Guantanamo jail torture ‘didn’t work’
A TOP interrogation expert at Guantanamo Bay has launched a fierce attack on President Trump’s attempt to bring back torture for suspected terrorists.
In an explosive new memoir, Mark Fallon, a retired veteran of the US Naval Criminal Investigative Service, says some interrogation techniques at the infamous detention camp on Cuba were little more than ‘war crimes’.
Mr Fallon was vehemently opposed to the use of mindbending techniques developed by the CIA under the George W.Bush administration and used at Guantanamo and other ‘black sites’ around the world.
He says torture did not work and had made the world less safe since 9/11.
His book, Unjustifiable Means, identifies officials who advocated the torture, while shining new light on secret internal deliberations. Mr Fallon claims the Pentagon has attempted to obstruct its publication.
But the book is finally scheduled to be published later this month, with Mr Fallon set to become an important critic of President Trump’s promise to bring back practices such as waterboarding and ‘load up’ Guantanamo with ‘bad dudes’.
Mr Fallon claims such tactics were ‘illegal, immoral, ineffective and unconstitutional’ and in the early 2000s took his concerns to senior officials including the US Navy’s top lawyer, Alberto Mora, who forced then Secretary of Defence Donald Rumsfeld to stop the abuse. However, it was secretly reauthorised in 2003.
In the book, Mr Fallon writes: ‘The torturers and their apologists have made a concerted effort to rewrite history and shape the perception of the American public with dubious claims of heroic actions, but there’s nothing heroic about abusing a defenceless human being.
‘Those who committed such acts will have to live with the shame of what they did and the knowledge that their actions undoubtedly cost lives. I had a duty and did my job, and in the end I couldn’t stop what I could see happening around me. That’s my failure. But I tried.’
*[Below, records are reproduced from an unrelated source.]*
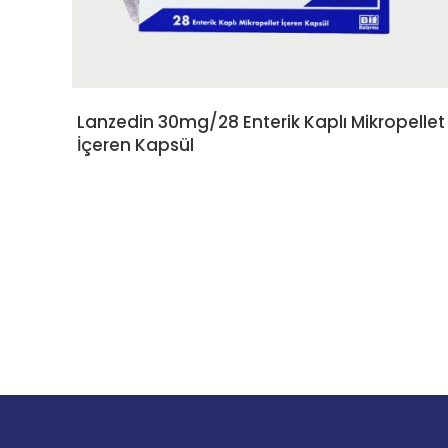
Lanzedin 30mg/28 Enterik Kaplı Mikropellet
İçeren Kapsül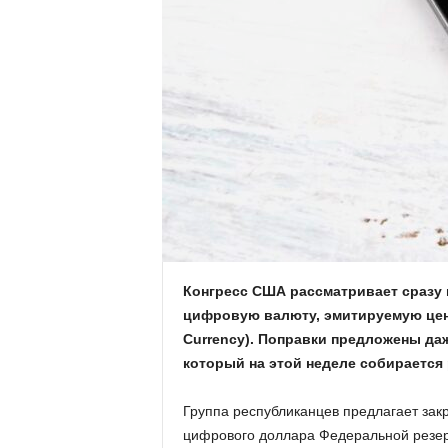
.
c
o
m
.
u
a
Конгресс США рассматривает сразу 
цифровую валюту, эмитируемую цент
Currency). Поправки предложены даж
который на этой неделе собирается
Группа республиканцев предлагает зак
цифрового доллара Федеральной резе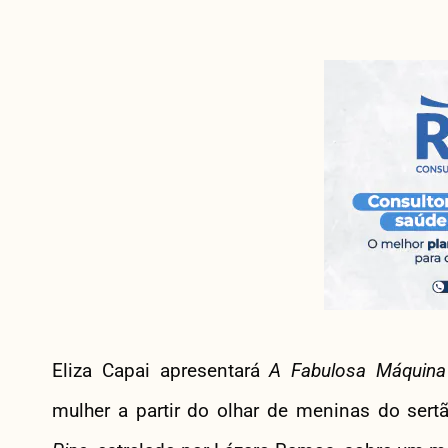
Eliza Capai apresentará
A Fabulosa Máquin
mulher a partir do olhar de meninas do sert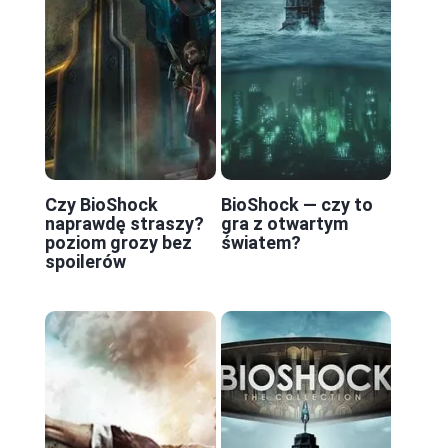
Czy BioShock
BioShock — czy to
naprawdę straszy?
gra z otwartym
poziom grozy bez
światem?
spoilerów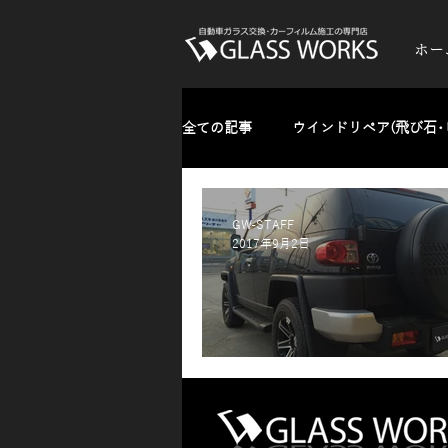
ホー
全ての記事
ウインドリペア(飛び石･
ガラスのひっかきキズ･油膜・水垢
GW-STAFF
2017年9月2日
熱反射フィルム(反射発色タイプ)
カーラッピング
お知らせ
３％スモークをＦＪクルーザーへ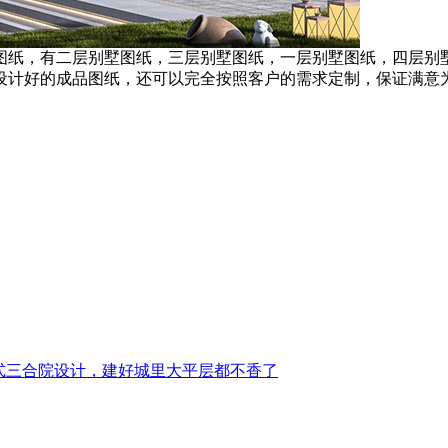
计图纸，有二层别墅图纸，三层别墅图纸，一层别墅图纸，四层别
设计好的成品图纸，还可以完全按照客户的需求定制，保证满意
式三合院设计，建好城里大平层都不香了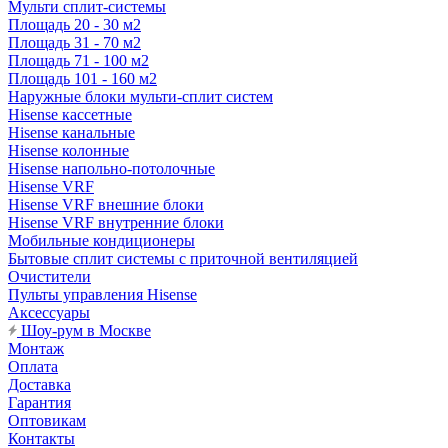
Мульти сплит-системы
Площадь 20 - 30 м2
Площадь 31 - 70 м2
Площадь 71 - 100 м2
Площадь 101 - 160 м2
Наружные блоки мульти-сплит систем
Hisense кассетные
Hisense канальные
Hisense колонные
Hisense напольно-потолочные
Hisense VRF
Hisense VRF внешние блоки
Hisense VRF внутренние блоки
Мобильные кондиционеры
Бытовые сплит системы с приточной вентиляцией
Очистители
Пульты управления Hisense
Аксессуары
Шоу-рум в Москве
Монтаж
Оплата
Доставка
Гарантия
Оптовикам
Контакты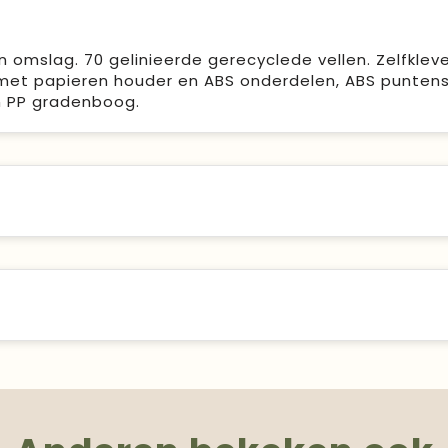
 omslag. 70 gelinieerde gerecyclede vellen. Zelfklev
et papieren houder en ABS onderdelen, ABS puntensli
en PP gradenboog.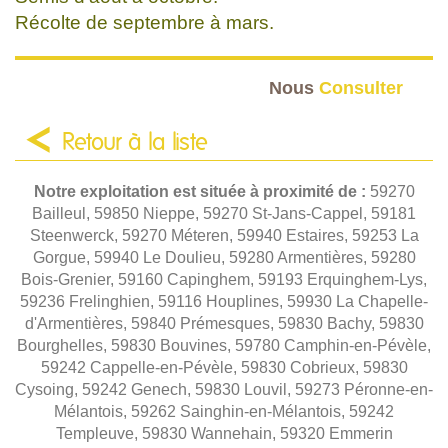
Récolte de septembre à mars.
Nous
Consulter
Retour à la liste
Notre exploitation est située à proximité de :
59270
Bailleul, 59850 Nieppe, 59270 St-Jans-Cappel, 59181
Steenwerck, 59270 Méteren, 59940 Estaires, 59253 La
Gorgue, 59940 Le Doulieu, 59280 Armentières, 59280
Bois-Grenier, 59160 Capinghem, 59193 Erquinghem-Lys,
59236 Frelinghien, 59116 Houplines, 59930 La Chapelle-
d'Armentières, 59840 Prémesques, 59830 Bachy, 59830
Bourghelles, 59830 Bouvines, 59780 Camphin-en-Pévèle,
59242 Cappelle-en-Pévèle, 59830 Cobrieux, 59830
Cysoing, 59242 Genech, 59830 Louvil, 59273 Péronne-en-
Mélantois, 59262 Sainghin-en-Mélantois, 59242
Templeuve, 59830 Wannehain, 59320 Emmerin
Mr Fallon helped lead the investigation into the 9/11 attacks in New York and track down terror suspects for prosecution in Guantanamo’s military courts.
He and his team refused to take part in the torture, which he claimed produced ‘useless information’ and sent investigators ‘down a rabbit hole’ chasing false leads.
He believes it also handed America’s enemies a propaganda tool, aided terrorist recruitment and weakened national security.
Mr Fallon claims that building a rapport with detainees yields much more usable intelligence than ‘beating the s*** out of them – or f ***** g with their minds’.
He writes: ‘But tough guys were in charge. Washington couldn’t get enough of them or their dismal, unproven “science” – with sadly predictable results. Torture ended up making us less safe as a country, not more so.’
President Trump has claimed that torture ‘absolutely works’ and the US should ‘fight fire with fire’.